June 26, 2012

San Jose Mercury News

San Jose proposes half-cent sales tax

By John Woolfolk

 

[This article is also posted at the Web site of the San Jose Mercury News, here.]

 

SAN JOSE -- City officials Wednesday recommended a 15-year half-cent sales tax measure for the November ballot that would raise up to $64 million annually while saddling residents, businesses and shoppers with the highest sales tax rate in the county and among the highest in the state's largest cities.

       The City Council will consider the recommendation from Ed Shikada, San Jose's assistant city manager, at its Aug. 7 meeting. Santa Clara County officials that day will consider their own eighth-cent countywide sales tax for the same ballot, which also will include the governor's proposed four-year quarter-cent statewide sales tax increase.
If voters were to approve the proposed city, county and state measures,
San Jose's sales tax would jump from 8.375 to 9.25 percent, among the highest in California and throughout the country.

       The recommendation quickly drew fire from taxpayer advocates and business leaders.

       "There are many places for the city to cut expenses before they need to ask the public for more tax dollars," said John Roeder, president of the Silicon Valley Taxpayers Association. Matthew Mahood, president of the San Jose Silicon Valley Chamber of Commerce, said the business group hasn't taken a formal position yet but would likely be opposed.

       "Right now, we just don't need another additional burden that would prevent people from doing business in the city of San Jose," Mahood said.

       Shikada's recommendation for a half-cent sales tax came after a new round of city polling this month suggested public support despite a host of competing tax measures.
Though surveys showed greater support for a quarter-cent sales tax with a shorter life span, Shikada argued that a measure generating half as much revenue wouldn't go far enough to restore public services such as libraries, roads, and police and fire protection that have been deeply cut by a decade of budget deficits.

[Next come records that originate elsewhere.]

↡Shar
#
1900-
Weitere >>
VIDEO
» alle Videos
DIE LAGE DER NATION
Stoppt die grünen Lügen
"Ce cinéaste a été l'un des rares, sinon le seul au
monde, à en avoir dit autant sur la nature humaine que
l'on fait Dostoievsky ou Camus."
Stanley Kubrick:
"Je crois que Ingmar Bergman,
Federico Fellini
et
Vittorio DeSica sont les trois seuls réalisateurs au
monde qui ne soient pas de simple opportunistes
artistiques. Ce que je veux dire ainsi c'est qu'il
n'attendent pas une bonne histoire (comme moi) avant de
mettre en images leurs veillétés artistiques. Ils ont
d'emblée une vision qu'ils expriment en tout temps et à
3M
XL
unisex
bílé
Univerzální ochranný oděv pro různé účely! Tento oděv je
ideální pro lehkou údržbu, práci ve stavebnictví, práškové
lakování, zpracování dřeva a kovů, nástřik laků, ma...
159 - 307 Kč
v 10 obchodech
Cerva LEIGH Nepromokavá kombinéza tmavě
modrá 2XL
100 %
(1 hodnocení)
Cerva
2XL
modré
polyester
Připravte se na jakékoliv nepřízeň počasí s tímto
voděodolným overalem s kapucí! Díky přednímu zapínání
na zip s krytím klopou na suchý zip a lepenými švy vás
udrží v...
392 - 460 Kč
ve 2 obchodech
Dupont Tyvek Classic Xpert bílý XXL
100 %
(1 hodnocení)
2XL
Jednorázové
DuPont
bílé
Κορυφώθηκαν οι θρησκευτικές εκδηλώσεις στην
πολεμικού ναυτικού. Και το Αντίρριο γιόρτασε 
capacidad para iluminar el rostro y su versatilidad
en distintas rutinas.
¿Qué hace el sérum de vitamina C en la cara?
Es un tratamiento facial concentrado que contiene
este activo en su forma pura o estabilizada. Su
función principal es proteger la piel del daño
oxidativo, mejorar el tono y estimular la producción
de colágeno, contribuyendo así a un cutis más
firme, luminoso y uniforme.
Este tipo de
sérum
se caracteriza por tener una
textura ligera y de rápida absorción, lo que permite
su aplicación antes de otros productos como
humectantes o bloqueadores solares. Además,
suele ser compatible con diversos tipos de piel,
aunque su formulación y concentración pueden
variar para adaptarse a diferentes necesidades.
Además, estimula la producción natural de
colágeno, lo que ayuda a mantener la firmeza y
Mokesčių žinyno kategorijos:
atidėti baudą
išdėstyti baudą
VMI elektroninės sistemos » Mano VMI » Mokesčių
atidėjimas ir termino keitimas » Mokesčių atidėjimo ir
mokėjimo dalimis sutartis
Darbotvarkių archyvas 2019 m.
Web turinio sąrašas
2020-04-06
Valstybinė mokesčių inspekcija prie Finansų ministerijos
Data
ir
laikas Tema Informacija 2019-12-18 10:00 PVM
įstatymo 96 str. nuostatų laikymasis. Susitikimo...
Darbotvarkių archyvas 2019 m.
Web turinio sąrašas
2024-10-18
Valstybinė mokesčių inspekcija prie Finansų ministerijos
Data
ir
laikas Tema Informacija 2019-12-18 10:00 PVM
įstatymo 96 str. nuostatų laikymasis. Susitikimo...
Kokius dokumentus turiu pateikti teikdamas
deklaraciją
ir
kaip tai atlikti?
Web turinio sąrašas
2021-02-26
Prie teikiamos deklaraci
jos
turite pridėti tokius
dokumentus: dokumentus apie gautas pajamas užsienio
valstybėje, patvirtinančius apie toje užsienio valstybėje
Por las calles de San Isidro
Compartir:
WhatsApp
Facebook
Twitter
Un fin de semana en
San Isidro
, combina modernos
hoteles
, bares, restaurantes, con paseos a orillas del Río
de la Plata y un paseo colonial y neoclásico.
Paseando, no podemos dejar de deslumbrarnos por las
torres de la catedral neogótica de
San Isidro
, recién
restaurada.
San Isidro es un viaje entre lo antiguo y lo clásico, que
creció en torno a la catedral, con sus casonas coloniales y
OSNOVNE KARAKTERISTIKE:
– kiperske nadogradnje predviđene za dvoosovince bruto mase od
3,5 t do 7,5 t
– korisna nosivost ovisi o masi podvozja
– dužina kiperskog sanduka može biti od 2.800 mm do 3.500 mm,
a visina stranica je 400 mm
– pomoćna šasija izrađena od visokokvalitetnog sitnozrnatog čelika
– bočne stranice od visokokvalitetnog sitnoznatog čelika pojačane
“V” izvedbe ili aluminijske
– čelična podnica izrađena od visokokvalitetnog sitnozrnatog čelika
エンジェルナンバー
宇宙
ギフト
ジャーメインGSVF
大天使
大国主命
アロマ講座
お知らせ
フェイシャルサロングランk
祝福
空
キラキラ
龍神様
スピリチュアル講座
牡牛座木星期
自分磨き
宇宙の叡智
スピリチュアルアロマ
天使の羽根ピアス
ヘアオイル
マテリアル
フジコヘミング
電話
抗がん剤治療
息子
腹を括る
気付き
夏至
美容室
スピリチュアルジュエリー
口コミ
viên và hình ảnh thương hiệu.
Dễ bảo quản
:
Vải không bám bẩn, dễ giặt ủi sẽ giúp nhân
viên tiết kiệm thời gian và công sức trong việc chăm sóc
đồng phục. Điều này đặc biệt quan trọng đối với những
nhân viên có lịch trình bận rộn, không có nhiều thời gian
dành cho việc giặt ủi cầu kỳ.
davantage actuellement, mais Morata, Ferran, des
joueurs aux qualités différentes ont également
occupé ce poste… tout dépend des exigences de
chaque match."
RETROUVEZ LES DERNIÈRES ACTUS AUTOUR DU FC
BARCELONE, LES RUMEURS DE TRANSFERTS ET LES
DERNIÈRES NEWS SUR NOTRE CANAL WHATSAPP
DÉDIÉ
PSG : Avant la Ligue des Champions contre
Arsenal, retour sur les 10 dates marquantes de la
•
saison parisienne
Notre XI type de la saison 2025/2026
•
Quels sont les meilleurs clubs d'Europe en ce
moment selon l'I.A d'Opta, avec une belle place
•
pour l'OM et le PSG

        But Mayor Chuck Reed, who has urged support for other tax measures since taking office, wasn't keen on putting a sales tax before voters in November. He said the polling results showed weak support at best, and no well-funded group has stepped forward to lead a successful tax campaign against likely opposition. What's more, a key fiscal reform measure he championed in June to trim the city's growing employee pension bill remains under a cloud of union court challenges.

       "The fiscal reforms need to come first," Reed said. "Right now the fiscal reforms are being challenged, so I think it's not a good idea."

       Councilwoman Nancy Pyle, a swing vote who has urged the city to boost revenues, was also cool to the idea of putting a sales tax measure on the November ballot and said the city should instead try to boost revenues by spurring the local economy and tourism.
"We have to look at other ways to bring in revenue," Pyle said.

       In the latest round of polling, city contractor Fairbanks, Maslin, Maulin, Metz and Associates surveyed 800 likely city voters from July 8 through July 12. It found 62 percent would initially support a half-cent sales tax and 61 percent would vote for a quarter-cent tax, a seemingly comfortable margin for a general tax requiring only majority approval.

       But after hearing about competing measures and opposition arguments, support dropped to 54 percent for a half-cent tax and 57 percent for a quarter-cent tax. Of the 54 percent who still said they would support a half-cent tax, 11 percent were largely undecided and only leaning toward approval. The margin of error was 4 percentage points.

       Reed said that wasn't enough support for the city to risk the estimated $345,000 it would cost to put the measure on the ballot.

       Since Reed took office, San Jose has won voter approval for a telephone line tax that had been imposed as a temporary fee in 2005, an expansion of an existing telephone utility tax, an increase in the city card room tax and a tax on marijuana businesses.

       The city's general revenues, which pay for basic services, have fallen from a high of $721 million in 2008 to about $695 million in 2012, though they remain higher than the $583 million in 2002. Sales tax revenue has similarly dropped from a high of $154 million in 2008 to about $141 million in 2012, though it remains higher than the $138 million in 2002.

       Campbell's sales tax rate of 8.625 percent is currently the highest in Santa Clara County. The rate is 7.75 percent in San Diego and Sacramento, 8.5 percent in San Francisco, 8.75 percent in Oakland, Long Beach and Los Angeles and 9.25 percent in Union City and El Cerrito.


       
SALES TAX RATES

Sales tax rates in Santa Clara County:

San Jose and other cities: 8.375 percent.
Campbell: 8.625 percent.
San Jose with proposed 1/2-cent sales tax increase: 8.875 percent.

Sales tax rates in other cities:

San Diego, Sacramento: 7.75 percent.
San Francisco: 8.5 percent.
Oakland, Long Beach, Los Angeles: 8.75 percent.
El Cerrito, Union City: 9.25 percent.